Although global economic strength clearly is providing fuel to this hot deal market, the following key factors are also fanning these flames, encouraging active market participants to continue engaging in M&A and those sitting on the sidelines to abandon their wait-and-see approaches:
United States Tax Reform: The largest U.S. tax overhaul in more than 30 years provides a reduced top U.S. corporate income tax rate, dropping from 35 percent to 21 percent. In addition, the new law taxes, albeit at a reduced rate, overseas earnings that were formerly taxed only upon repatriation, potentially making it less costly to repatriate offshore cash. Moody’s estimated that at the end of 2017, U.S. companies were holding roughly $1.4 trillion in offshore cash; if repatriated, these large cash reserves will likely boost corporate involvement in M&A and potentially whip up the already frothy valuations the market exhibits.

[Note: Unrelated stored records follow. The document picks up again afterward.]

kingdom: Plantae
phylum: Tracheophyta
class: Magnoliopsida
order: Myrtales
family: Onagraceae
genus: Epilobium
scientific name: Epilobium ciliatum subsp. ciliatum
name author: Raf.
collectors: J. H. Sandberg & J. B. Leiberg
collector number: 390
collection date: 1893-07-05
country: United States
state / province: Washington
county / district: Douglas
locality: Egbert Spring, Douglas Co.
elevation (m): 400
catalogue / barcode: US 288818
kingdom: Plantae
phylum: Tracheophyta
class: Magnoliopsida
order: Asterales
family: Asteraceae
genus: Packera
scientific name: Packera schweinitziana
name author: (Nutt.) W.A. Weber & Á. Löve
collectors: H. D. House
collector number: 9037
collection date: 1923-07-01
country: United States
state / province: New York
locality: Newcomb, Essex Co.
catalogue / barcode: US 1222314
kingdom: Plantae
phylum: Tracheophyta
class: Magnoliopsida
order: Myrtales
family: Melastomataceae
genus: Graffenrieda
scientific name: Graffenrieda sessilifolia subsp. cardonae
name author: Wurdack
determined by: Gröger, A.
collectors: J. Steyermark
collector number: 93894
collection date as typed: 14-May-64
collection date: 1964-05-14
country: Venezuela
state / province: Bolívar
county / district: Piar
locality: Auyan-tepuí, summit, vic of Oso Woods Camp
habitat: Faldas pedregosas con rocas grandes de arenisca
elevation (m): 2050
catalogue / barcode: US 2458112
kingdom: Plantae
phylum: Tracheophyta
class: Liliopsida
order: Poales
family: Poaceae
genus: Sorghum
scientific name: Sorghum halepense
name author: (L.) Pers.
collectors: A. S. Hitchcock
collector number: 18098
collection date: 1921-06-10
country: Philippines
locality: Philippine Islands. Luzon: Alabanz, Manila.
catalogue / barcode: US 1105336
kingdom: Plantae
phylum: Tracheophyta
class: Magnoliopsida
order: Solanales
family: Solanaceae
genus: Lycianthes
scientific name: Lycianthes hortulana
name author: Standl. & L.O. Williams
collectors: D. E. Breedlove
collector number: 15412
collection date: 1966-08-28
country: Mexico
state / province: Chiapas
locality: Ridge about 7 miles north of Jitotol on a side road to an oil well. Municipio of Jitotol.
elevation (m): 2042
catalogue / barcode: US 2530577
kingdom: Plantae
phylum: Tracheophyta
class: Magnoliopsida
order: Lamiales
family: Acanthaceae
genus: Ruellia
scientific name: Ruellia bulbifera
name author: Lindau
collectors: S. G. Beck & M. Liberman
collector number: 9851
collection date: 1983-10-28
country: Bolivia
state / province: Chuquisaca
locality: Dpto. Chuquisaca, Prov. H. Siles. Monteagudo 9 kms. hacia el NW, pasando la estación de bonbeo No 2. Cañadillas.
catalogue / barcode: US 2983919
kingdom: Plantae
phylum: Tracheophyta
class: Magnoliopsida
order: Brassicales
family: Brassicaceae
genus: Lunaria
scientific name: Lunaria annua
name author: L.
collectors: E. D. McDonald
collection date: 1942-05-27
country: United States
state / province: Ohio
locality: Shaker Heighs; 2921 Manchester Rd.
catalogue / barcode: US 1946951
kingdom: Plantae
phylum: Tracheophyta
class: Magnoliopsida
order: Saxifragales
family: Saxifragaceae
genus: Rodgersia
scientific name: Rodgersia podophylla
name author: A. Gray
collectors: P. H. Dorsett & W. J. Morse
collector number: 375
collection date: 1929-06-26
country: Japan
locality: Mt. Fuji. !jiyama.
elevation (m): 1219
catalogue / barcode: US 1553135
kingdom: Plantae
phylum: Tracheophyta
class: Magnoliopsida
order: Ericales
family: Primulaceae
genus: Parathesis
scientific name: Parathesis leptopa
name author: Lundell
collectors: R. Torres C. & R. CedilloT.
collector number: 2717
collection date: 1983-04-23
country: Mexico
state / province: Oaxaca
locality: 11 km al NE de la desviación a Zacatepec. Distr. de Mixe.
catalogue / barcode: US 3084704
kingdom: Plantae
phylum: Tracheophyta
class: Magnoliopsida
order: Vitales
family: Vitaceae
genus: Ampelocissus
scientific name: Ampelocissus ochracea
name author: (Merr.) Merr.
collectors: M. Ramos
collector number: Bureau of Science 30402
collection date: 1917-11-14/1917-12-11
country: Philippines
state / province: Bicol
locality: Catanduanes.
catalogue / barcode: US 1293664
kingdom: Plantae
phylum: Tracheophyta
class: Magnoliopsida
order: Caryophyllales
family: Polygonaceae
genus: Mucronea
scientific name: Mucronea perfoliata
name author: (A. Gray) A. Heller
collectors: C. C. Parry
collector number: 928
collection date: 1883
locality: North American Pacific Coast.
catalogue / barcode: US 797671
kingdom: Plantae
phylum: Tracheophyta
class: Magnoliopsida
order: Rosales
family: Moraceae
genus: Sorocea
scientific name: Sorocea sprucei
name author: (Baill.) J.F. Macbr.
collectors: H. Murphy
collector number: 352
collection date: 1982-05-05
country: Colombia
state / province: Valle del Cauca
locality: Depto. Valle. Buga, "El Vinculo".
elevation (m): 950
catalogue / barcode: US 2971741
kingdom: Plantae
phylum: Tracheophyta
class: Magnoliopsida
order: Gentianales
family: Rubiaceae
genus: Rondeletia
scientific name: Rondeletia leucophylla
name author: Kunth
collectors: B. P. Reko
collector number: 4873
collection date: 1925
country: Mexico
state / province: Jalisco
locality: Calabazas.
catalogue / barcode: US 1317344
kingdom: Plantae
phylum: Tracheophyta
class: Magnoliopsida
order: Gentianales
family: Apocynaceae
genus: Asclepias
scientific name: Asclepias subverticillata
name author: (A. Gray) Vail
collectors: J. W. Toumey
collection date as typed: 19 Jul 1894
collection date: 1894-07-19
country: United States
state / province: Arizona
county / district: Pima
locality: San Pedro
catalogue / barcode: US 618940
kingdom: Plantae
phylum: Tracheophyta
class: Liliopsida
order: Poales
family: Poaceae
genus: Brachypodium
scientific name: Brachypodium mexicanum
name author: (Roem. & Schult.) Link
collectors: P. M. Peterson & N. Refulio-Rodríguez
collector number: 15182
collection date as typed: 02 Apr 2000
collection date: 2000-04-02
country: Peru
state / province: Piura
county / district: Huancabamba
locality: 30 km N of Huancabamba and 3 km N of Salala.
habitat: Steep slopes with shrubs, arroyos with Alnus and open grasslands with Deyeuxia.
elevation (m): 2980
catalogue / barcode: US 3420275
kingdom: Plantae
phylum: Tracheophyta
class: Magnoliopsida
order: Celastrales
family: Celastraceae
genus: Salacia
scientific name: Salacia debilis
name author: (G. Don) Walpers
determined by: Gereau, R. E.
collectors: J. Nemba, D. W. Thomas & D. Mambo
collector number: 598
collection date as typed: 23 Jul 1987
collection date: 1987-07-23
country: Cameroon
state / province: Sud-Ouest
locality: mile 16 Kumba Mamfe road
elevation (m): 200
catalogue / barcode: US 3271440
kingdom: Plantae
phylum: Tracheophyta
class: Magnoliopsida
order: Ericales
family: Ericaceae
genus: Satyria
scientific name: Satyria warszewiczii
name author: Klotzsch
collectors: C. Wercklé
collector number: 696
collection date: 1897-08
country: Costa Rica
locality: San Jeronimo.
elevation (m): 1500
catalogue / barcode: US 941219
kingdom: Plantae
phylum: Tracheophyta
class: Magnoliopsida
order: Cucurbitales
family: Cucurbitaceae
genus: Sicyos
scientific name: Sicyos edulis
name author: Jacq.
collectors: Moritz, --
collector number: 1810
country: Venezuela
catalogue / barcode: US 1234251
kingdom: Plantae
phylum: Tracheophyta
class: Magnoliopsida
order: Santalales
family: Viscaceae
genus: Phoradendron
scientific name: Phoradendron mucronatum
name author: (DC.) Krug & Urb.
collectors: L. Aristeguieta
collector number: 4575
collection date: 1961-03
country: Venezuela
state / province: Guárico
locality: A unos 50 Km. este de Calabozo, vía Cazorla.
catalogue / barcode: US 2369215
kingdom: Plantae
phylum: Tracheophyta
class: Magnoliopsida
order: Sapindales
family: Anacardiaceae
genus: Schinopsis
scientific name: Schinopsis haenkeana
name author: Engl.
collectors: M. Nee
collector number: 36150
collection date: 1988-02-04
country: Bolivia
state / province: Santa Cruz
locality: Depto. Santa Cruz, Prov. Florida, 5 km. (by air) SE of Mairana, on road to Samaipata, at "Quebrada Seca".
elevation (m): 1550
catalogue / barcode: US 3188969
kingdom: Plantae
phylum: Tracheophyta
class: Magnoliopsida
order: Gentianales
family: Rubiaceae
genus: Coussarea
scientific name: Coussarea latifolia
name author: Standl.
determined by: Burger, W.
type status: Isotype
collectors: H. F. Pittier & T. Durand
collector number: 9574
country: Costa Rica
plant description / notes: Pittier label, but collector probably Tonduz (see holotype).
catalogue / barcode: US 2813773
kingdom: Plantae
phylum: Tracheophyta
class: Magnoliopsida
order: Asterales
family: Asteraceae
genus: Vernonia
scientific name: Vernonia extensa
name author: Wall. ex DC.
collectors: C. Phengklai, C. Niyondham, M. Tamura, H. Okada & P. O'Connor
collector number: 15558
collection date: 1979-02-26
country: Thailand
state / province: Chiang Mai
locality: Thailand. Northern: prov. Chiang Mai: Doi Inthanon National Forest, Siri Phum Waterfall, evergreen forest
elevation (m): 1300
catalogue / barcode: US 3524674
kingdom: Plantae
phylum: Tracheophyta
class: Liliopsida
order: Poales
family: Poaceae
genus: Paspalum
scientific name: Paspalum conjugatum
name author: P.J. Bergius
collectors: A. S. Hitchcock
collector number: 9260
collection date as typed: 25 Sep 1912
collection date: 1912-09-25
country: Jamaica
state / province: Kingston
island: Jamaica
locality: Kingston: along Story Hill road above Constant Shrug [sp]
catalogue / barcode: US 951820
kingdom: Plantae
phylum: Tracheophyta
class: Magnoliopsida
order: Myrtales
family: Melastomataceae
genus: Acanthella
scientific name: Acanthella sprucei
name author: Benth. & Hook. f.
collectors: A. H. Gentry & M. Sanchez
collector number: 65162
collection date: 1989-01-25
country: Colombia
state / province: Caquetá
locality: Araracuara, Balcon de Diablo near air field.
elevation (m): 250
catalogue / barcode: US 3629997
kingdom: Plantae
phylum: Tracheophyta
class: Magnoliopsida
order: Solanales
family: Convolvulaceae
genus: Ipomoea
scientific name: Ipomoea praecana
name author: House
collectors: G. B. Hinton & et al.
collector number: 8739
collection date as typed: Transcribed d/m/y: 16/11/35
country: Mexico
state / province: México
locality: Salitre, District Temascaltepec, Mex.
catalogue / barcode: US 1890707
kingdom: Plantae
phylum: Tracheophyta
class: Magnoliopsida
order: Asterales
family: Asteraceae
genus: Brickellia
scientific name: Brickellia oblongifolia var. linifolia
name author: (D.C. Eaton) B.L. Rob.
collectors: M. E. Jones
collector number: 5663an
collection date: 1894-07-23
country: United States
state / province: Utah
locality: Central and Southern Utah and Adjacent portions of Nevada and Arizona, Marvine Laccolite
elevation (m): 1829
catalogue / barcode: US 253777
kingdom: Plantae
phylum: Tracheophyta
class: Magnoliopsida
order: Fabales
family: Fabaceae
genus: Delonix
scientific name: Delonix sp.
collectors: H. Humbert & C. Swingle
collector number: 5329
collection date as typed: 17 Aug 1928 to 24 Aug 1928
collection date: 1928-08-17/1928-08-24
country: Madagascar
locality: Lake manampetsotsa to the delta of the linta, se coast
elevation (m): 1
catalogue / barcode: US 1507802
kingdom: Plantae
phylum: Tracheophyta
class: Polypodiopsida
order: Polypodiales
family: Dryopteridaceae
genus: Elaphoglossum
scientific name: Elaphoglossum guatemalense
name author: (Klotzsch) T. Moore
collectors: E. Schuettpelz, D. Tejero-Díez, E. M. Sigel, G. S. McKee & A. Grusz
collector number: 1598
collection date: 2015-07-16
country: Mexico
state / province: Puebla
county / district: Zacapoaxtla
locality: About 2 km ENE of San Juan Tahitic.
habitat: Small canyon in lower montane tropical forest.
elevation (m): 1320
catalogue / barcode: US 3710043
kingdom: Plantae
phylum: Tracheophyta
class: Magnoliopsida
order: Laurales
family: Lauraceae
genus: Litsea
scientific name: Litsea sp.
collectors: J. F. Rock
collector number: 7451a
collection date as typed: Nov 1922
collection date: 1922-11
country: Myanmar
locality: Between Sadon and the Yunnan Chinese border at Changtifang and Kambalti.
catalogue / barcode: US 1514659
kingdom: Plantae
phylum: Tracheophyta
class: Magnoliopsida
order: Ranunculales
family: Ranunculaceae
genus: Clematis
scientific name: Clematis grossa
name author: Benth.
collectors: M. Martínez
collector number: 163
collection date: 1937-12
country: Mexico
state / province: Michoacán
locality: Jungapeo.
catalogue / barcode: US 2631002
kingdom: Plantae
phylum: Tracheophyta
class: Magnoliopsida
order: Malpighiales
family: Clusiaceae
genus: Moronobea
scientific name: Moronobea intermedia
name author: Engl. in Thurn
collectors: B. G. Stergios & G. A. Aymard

Private Equity Dry Powder: High levels of dry powder available to financial buyers will also continue to contribute to the deluge of M&A activity. Data from Preqin suggest that private equity (PE) funds held roughly $1.1 trillion in cash at the 2018 mid-year mark. With such a cash hoard, funds should be well-positioned for the foreseeable future in M&A, whether competing with corporate buyers or making opportunistic investments in the event that a trade war or other market turbulence materializes.
Brexit and European Elections: Notwithstanding continued media noise around the U.K. vote to exit the European Union (EU) and the need for the various governments to agree on the details of their prospective trade relationships, the powers that be appear to have constructed at least an outline of the path forward and largely alleviated the main concerns. The dissipation of such fears and the anticipation of a strong U.K. economy, should boost the European markets in the near-to-mid-term. Further, recent election wins in key European countries by political parties espousing conventional views should encourage and provide confidence to the markets as the European economic recovery continues.
Base Erosion Profit Shifting Initiative (BEPS): The OECD has provided additional clarity into its BEPS project and its prospective administration. This has allowed multinationals to focus on compliance and to make relevant changes to their systems and processes. As companies’ grasp on BEPS compliance firms, uneasiness in the market regarding international tax reform should continue to subside and provide more certainty with respect to sound tax planning.
Shareholder Activism: Over the last several years, shareholder activists have forced spin-offs or other disentanglements of non-core assets, permitting companies to focus on their strengths and to create more nimble and flexible models to gain competitive advantages. Fortuitously, U.S. tax reform has made taxable dispositions of assets– as opposed to tax free spin-offs — less burdensome and therefore more attractive in many cases for U.S. multinationals than they have been historically. Shareholder activism should continue to drive M&A opportunities.
In the final analysis, the strong global economy and the factors mentioned above should continue to fuel global M&A activity in the short term. Cross-border M&A should continue to expand at a faster pace than purely domestic M&A as developing countries participate to a greater extent than ever in global markets. All indicators point toward a strong 2018 in M&A activity, with the transactional bears being held at bay for at least another year.
This edition of the Taxand Global Guide to M&A Tax has been designed as a desktop reference book covering 33 countries and to provide at-a-glance insight into the tax treatment of global mergers and acquisitions. It is intended to provide a basic introduction to M&A tax planning in each of the diverse fiscal environments in its scope and to facilitate understanding and conversation between global M&A tax team members; it should be viewed as a tool to help multinational advisors find common ground and mutual understanding, rather than as an encyclopedia. Global Taxand teams in each of the covered jurisdictions made essential and invaluable contributions to this book, and we thank them for their participation and support in this project. We are delighted to offer this guide as an example of the benefits that cross-border collaboration can produce.